> [CEL ZADANIA]: Kontynuuj poniższy fragment uzasadnienia wyroku sądu okręgowego w sprawie apelacji pozwanego. Zacznij od zdania, które następuje po ostatnim zdaniu tego fragmentu.

======== WYBRANY FRAGMENT

W konsekwencji powyższych zarzutów skarżący wniósł o zmianę zaskarżonego wyroku w zakresie punktu 1. poprzez odroczenie terminu płatności należności głównej na 6 miesięcy od daty uprawomocnienia się wyroku w niniejszej sprawie oraz w zakresie punktu 4. poprzez nieobciążanie strony pozwanej kosztami procesu. Nadto skarżący wniósł o zasądzenie zwrotu kosztów postępowania za obie instancje, w tym kosztów zastępstwa radcowskiego według norm przepisanych.

W odpowiedzi na apelację powódka wniosła o oddalenie apelacji i utrzymanie w mocy wyroku Sądu I instancji oraz o zasądzenie kosztów postępowania apelacyjnego.

Obecny podczas rozmowy apelacyjnej w dniu 28 października 2015 r. pełnomocnik strony powodowej podtrzymał stanowisko procesowe wyrażone
w odpowiedzi na apelację.

Sąd Okręgowy zważył co następuje.

Apelacja pozwanego jako bezzasadna podlegała oddaleniu.

================
======== DANE ŹRÓDŁOWE

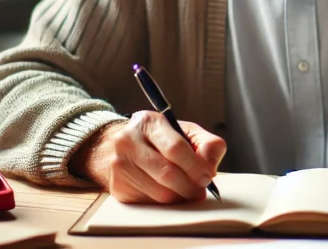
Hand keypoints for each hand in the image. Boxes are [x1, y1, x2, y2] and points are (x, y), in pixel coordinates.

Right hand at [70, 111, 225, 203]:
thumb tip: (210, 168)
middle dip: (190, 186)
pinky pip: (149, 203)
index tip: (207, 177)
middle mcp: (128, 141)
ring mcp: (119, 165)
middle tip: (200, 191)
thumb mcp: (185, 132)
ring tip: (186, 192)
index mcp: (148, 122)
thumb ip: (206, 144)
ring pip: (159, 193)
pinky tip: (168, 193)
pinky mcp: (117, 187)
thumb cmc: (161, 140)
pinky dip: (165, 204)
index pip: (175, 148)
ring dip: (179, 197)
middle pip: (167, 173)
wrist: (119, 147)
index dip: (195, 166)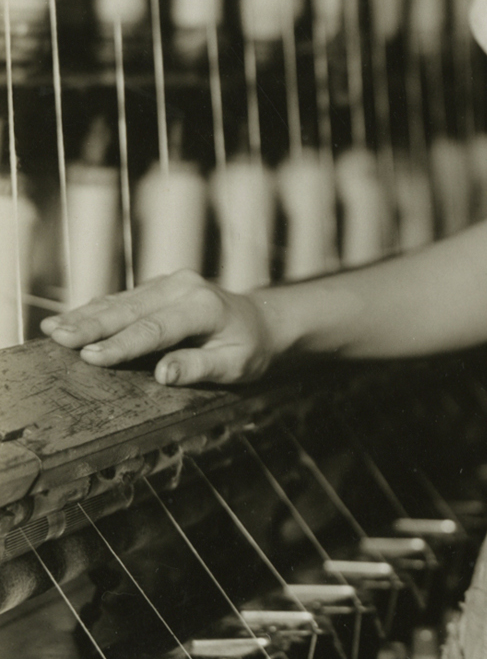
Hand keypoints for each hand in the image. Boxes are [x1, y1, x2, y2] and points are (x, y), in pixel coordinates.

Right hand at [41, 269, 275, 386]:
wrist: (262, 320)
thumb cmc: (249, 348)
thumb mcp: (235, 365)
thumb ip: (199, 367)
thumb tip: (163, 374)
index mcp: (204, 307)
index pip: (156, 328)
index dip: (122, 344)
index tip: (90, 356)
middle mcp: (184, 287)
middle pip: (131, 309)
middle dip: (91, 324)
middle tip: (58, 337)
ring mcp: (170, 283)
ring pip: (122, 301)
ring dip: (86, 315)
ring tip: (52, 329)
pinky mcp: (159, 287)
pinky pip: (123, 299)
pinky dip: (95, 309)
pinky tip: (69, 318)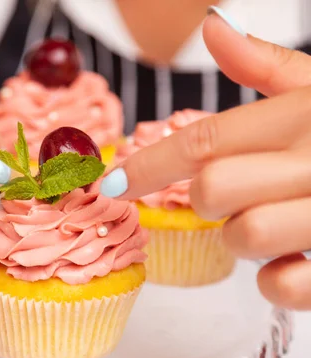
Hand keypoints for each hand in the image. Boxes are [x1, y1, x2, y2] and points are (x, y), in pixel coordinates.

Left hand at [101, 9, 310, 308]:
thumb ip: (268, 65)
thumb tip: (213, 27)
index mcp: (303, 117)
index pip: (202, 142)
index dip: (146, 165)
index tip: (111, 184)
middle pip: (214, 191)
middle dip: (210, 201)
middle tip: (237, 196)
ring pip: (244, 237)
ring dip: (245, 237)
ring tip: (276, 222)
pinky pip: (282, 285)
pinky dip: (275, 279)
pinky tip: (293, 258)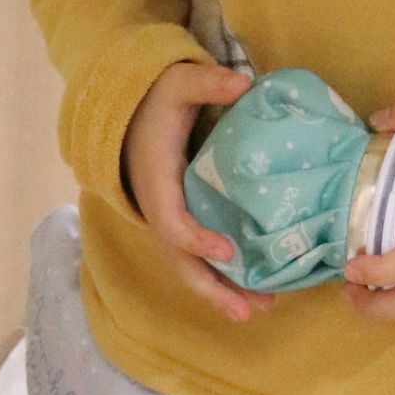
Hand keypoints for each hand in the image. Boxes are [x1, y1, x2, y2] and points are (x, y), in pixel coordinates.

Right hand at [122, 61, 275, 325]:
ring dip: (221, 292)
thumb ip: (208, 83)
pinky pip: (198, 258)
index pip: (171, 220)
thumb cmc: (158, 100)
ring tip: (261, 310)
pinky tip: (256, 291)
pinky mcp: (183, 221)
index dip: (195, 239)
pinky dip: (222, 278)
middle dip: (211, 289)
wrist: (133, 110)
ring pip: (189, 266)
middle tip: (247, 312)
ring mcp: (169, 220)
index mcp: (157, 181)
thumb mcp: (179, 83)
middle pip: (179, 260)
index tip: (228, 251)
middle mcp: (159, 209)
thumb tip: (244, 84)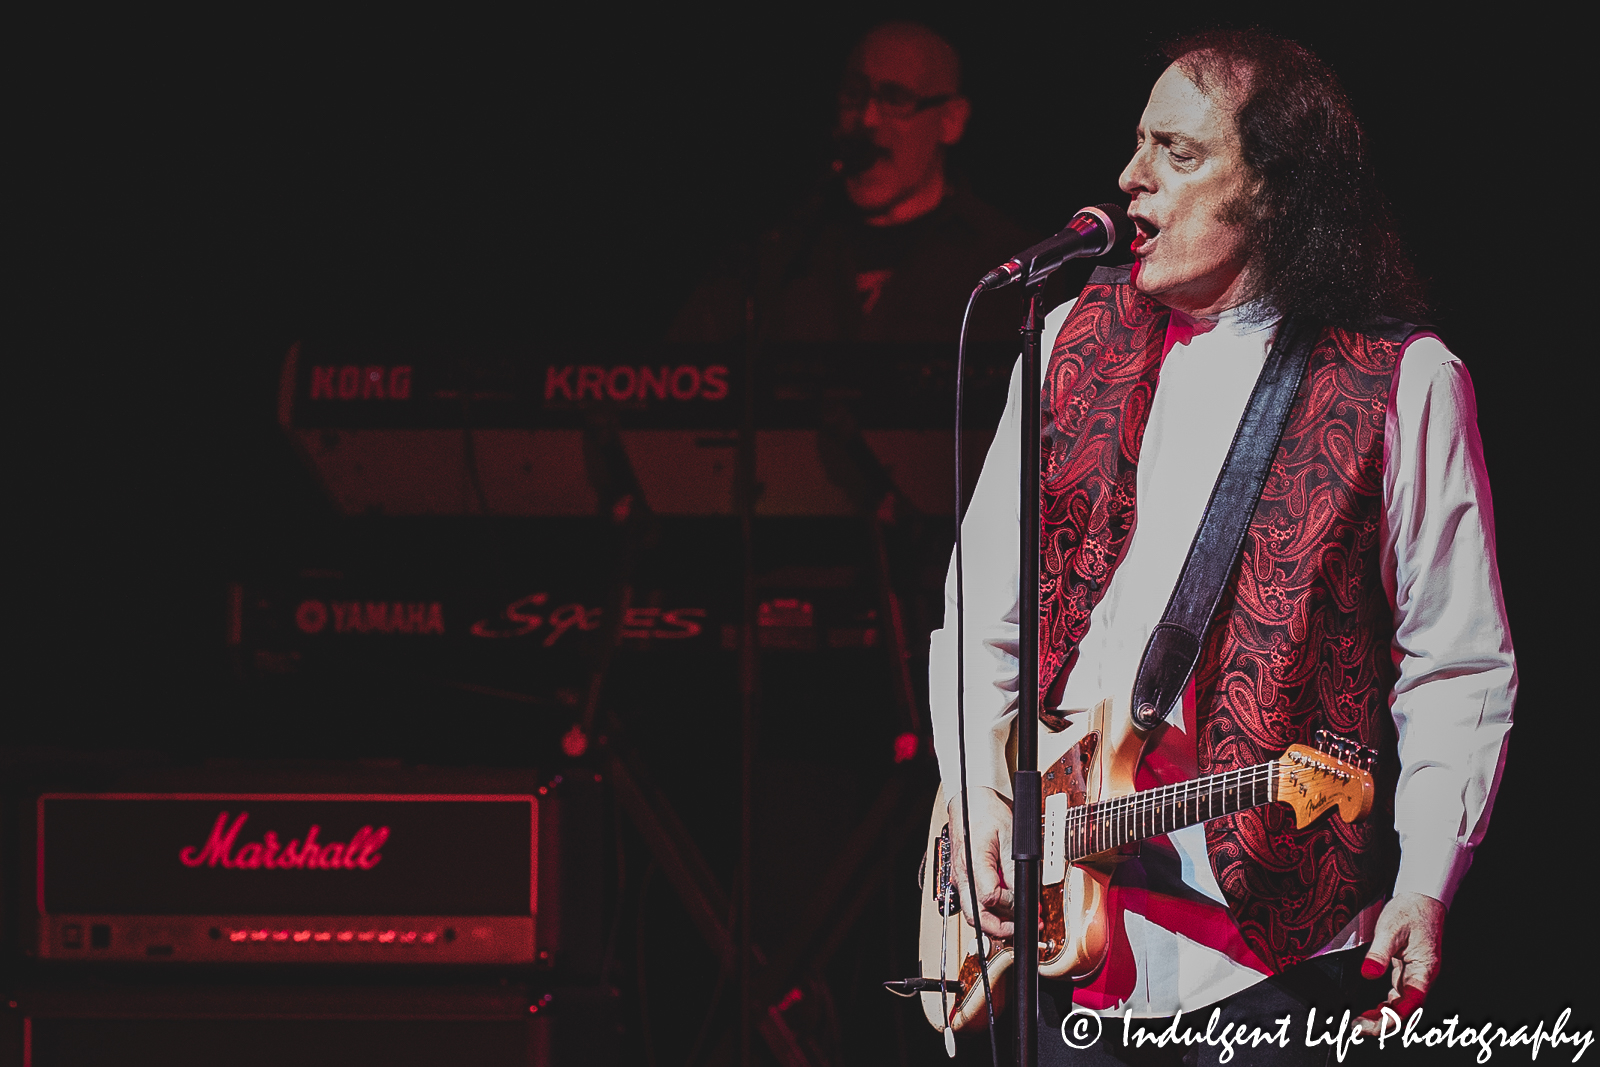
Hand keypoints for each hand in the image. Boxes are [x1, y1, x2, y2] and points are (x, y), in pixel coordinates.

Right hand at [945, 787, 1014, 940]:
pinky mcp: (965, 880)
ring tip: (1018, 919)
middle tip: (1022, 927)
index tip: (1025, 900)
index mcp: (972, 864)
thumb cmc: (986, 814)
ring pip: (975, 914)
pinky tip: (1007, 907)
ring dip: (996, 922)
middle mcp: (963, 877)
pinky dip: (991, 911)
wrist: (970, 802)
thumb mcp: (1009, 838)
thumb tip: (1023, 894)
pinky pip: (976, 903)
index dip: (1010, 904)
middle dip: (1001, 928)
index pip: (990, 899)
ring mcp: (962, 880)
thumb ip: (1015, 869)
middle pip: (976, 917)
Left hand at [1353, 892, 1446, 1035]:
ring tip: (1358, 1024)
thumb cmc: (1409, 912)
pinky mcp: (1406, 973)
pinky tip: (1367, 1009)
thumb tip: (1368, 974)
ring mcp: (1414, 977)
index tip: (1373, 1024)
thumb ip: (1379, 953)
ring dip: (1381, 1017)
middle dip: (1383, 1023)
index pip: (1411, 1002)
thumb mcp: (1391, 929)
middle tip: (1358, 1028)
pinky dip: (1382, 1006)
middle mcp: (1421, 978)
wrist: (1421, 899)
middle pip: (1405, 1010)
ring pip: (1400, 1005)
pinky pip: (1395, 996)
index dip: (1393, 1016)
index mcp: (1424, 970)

================
======== DANE ŹRÓDŁOWE

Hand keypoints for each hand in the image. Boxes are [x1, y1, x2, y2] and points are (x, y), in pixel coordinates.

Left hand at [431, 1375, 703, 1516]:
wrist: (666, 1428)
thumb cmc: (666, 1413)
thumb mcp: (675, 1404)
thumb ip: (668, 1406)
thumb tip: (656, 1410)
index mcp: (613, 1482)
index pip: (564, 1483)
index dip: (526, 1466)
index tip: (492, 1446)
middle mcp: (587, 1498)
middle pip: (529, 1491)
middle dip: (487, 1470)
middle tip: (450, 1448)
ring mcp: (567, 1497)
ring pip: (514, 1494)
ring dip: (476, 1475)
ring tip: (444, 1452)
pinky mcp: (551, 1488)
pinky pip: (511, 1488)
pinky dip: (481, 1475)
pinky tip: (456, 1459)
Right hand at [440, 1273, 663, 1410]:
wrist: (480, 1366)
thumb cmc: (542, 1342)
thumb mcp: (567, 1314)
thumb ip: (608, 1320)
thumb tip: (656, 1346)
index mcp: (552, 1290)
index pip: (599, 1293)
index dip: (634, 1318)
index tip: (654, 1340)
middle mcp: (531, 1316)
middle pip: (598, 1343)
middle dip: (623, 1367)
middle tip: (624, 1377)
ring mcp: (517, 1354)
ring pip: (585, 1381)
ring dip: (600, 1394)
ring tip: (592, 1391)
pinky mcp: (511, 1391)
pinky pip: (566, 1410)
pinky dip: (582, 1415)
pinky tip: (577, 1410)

================

> [ODPOWIEDŹ PONIŻEJ]:
Sąd Okręgowy aprobuje, co do zasady, ustalenia faktyczne dokonane przez Sąd I instancji i wyrażone przez ten Sąd oceny prawne. Wprawdzie ani w części historycznej ani w ustaleniach faktycznych uzasadnienia Sądu I instancji nie pojawia się wysokość zaległych należności i naliczonych od ich odsetek, ale okoliczności te były bezsporne, o czym świadczy choćby brak zarzutów dotyczących tej kwestii
w wywiedzionej apelacji. Niezależnie od tego okoliczność ta powinna znaleźć odzwierciedlenie w części zawierającej ustalenia faktyczne Sądu I instancji. Tym samym Sąd Okręgowy ustalił dodatkowo, że dochodzona w niniejszej sprawie należność powodowej Spółki wobec pozwanego instytutu wyniosła 12.906,53 zł,
a wysokość należnych odsetek wyliczonych na dzień 25 sierpnia 2014 roku 2.323,64 zł (okoliczność bezsporna).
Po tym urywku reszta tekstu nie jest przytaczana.